The decentralized finance or ‘DeFi’ sector has exploded in popularity in 2020, as new Defi coins like UMA, COMP, and BAL introduce the concept of an ‘Initial DeFi Offering’ — and move traders onto booming decentralized exchanges.
In 2020 the DeFi sector is booming and cryptocurrency users around the globe can make use of traditional financial services such as borrowing, lending, trading, and investing in a decentralized and transparent manner — with just an internet connection and a cryptocurrency wallet.
The rise of DeFi
Bitcoin (BTC) was the first implementation of decentralized finance. It enabled people to make financial transactions with other individuals without the need for a financial intermediary in the digital age. Bitcoin and similar cryptocurrencies were the first wave of DeFi.

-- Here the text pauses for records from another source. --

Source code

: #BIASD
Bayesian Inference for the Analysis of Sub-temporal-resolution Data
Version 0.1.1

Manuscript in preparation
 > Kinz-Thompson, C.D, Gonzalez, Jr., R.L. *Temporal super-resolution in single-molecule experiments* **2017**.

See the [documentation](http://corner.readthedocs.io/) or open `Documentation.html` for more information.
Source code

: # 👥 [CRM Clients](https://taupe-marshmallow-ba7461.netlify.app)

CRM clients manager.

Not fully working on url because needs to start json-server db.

The second wave of DeFi was enabled by the Ethereum blockchain which added another layer of programmability to its blockchain. Now in 2020, individuals (and businesses) can borrow, lend, trade, invest, exchange, hedge, and store cryptocurrencies in a trustless manner thanks to the growing number of decentralized finance applications on the Ethereum network.
According to data compiled by DeFi Pulse, the US dollar value of ETH locked in DeFi protocols has grown from $674 million at the start of January to over $8.2 billion today — a 1116% increase in just over eight months. Compare this to 2019, when the value of ETH locked in DeFi protocols grew by just 130 percent over the course of the year, from $293 million to over $687 million
New DeFi Coins 2020
The new DeFi coins are often governance tokens, that confer token holders the right to vote on, and thus manage, the direction of an underlying protocol. This has become an increasingly valuable commodity in the growing DeFi sector with a number of DeFi governance tokens enjoying periods of bullish price performance in 2020. These tokens allow DeFi protocols to hand over governance rights to token holders allowing the protocols to operate without a central power-broker and in a decentralized form. With a governance token, the community of token holders supply decision-making apparatus and earn rewards for their services.
DeFi coins can also launch with distribution schemes where tokens are allocated to users who have provided services such as liquidity provisions to the platform, or, where users are incentivized to provide services to the platform in order to earn tokens set to be allocated in the future. In many cases such as with Compound and the COMP token, the Initial DeFi Offering (IDO) may be issued by protocols that have finished products with a history of activity on the Ethereum mainnet. Unlike with the Initial Coin Offering (ICO) or Initial Exchange Offering (IEO) model, many IDOs launch to an existing community of users who may already have a stake in the governance of the platform.